Of 1,091 colleges surveyed by the American Council of Trustees and Alumni, Baylor is among the 22 colleges that received an “A” rating for its core curriculum requirements.

“The university has long been committed to a strong core curriculum,” said Lori Fogleman, assistant vice president for media relations. “These common courses help develop critical thinking, problem solving and writing skills that provide a strong foundation for our students as they advance in their respective academic fields.”

The survey, titled “What Will They Learn” looks at select colleges’ core curriculum and rates them according to the survey’s criteria.

According to the council survey’s official website, a curriculum that does not require the seven key subjects highlighted in the survey fails to satisfy the basic demands of general education.

“We work with a significant network of scholars and teachers around the nation who advise us,” said Dr.
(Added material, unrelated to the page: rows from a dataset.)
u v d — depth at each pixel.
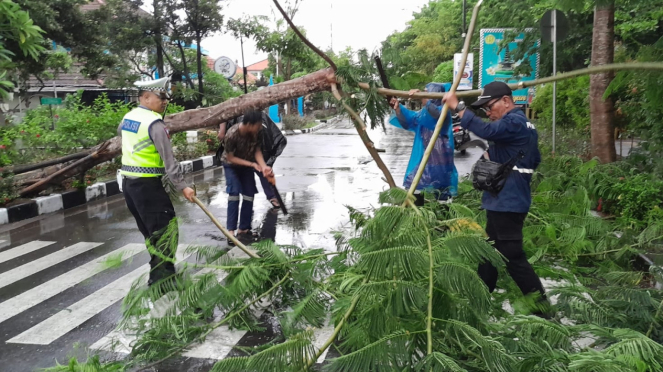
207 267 3.87
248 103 5.68
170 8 18.11
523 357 2.55
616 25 10.43
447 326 2.64
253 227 7.26
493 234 3.71
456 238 2.96
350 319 3.02
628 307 3.38
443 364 2.30
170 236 4.14
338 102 4.73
Michael Poliakoff, the vice president of policy for the council. “We’re also very sensitive to what we learn from surveys of business leaders and employers concerning what they value and what they want.”

The seven subject requirements used to grade college curricula are composition, literature, foreign language, U.S. government or history, economics, mathematics and science.
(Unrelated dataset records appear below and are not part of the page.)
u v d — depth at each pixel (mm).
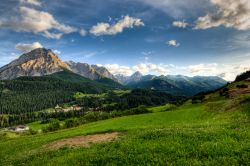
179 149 19297
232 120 34781
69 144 34281
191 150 18766
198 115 64125
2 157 39281
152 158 18172
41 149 34812
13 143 56000
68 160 21578
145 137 25125
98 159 19781
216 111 58531
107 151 22000
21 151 40281
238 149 17516
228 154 17062
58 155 25984
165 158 17734
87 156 21328
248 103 48469
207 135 22516
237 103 53062
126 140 24922
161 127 36750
The ACTA created this list from a collaboration of statistics and studies done by scholars and teachers.

“We don’t begin to claim that these are the only valuable or important things that people might study,” Poliakoff said. “These represent the absolute foundation that a student needs to have to build upon with further work.”

Poliakoff said he thinks it is important that colleges require a broader course curriculum to benefit the students.
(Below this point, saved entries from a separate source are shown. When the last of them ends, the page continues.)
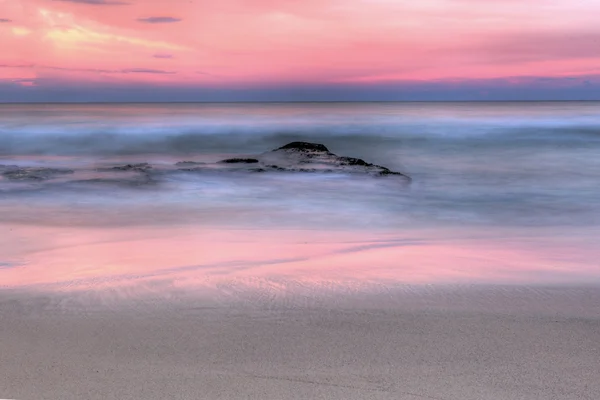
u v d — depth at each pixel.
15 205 15.02
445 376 4.64
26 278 8.05
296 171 20.64
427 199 17.33
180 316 6.23
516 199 17.66
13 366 4.86
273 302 6.74
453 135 41.62
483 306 6.59
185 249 10.21
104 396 4.28
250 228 12.62
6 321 6.08
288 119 70.50
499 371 4.74
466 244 10.80
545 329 5.77
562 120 65.38
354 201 16.53
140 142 36.03
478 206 16.34
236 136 39.97
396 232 12.46
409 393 4.34
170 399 4.23
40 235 11.57
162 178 19.20
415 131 45.66
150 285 7.51
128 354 5.13
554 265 8.84
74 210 14.52
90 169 21.06
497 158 29.69
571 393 4.34
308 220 13.76
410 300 6.83
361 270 8.40
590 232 12.55
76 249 10.20
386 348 5.25
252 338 5.54
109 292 7.18
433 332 5.68
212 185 18.41
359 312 6.35
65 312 6.39
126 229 12.32
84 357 5.05
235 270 8.40
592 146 34.09
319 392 4.35
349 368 4.80
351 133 43.56
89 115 78.31
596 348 5.24
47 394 4.32
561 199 17.73
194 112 102.31
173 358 5.03
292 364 4.89
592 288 7.39
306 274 8.12
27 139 36.25
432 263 8.92
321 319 6.11
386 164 28.06
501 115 84.62
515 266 8.73
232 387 4.43
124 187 17.70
Students do not know where their life could end up outside of college.

Certain jobs may require them to work outside of their field of study.

“The labor statistics tell us that between the ages of 18 and 46, on average a person can expect to change jobs over 11 times,” Poliakoff said. “Quite a number of them will represent a significant change in field. That is just the nature of globalized economy.”

Baylor satisfied six of the seven course requirements in the survey. Economics was the missing subject, as it is not required.

Baylor was the only school in the Big 12 to receive an “A” rating.

“Baylor has really come together as an intellectual community to think about what it means to be a Baylor graduate regardless of major, regardless of career, what it means to be man or woman educated at that university,” Poliakoff said. “Which is not an easy thing to do because typically people want to move to their specialties. To do what Baylor did means departments have to come together to determine priorities for those very precious moments that fly by in your four years.”

Dr. Frank Mathis, associate dean for sciences and associate chair for mathematics, said the curriculum was set up in a way that encourages the process of learning.

“From a student standpoint they may look at a class as a set of facts they need to know,” Mathis said. “But from our standpoint, we’re not necessarily interested in what you know about geology or geophysics. What we want is for our students to have that experience. The skill you do going through that exercise is a lot more worthwhile than a list of facts.”

Similarly, Poliakoff said the survey itself was a learning opportunity for schools.

He said the most gratifying part of the study is when schools receive their rating and strive to do better, not for the purpose of obtaining the grade, but to enrich the students’ experience.

“Our goal in this is not to give a grade as much as it is to encourage the pursuit of excellence” Poliakoff said.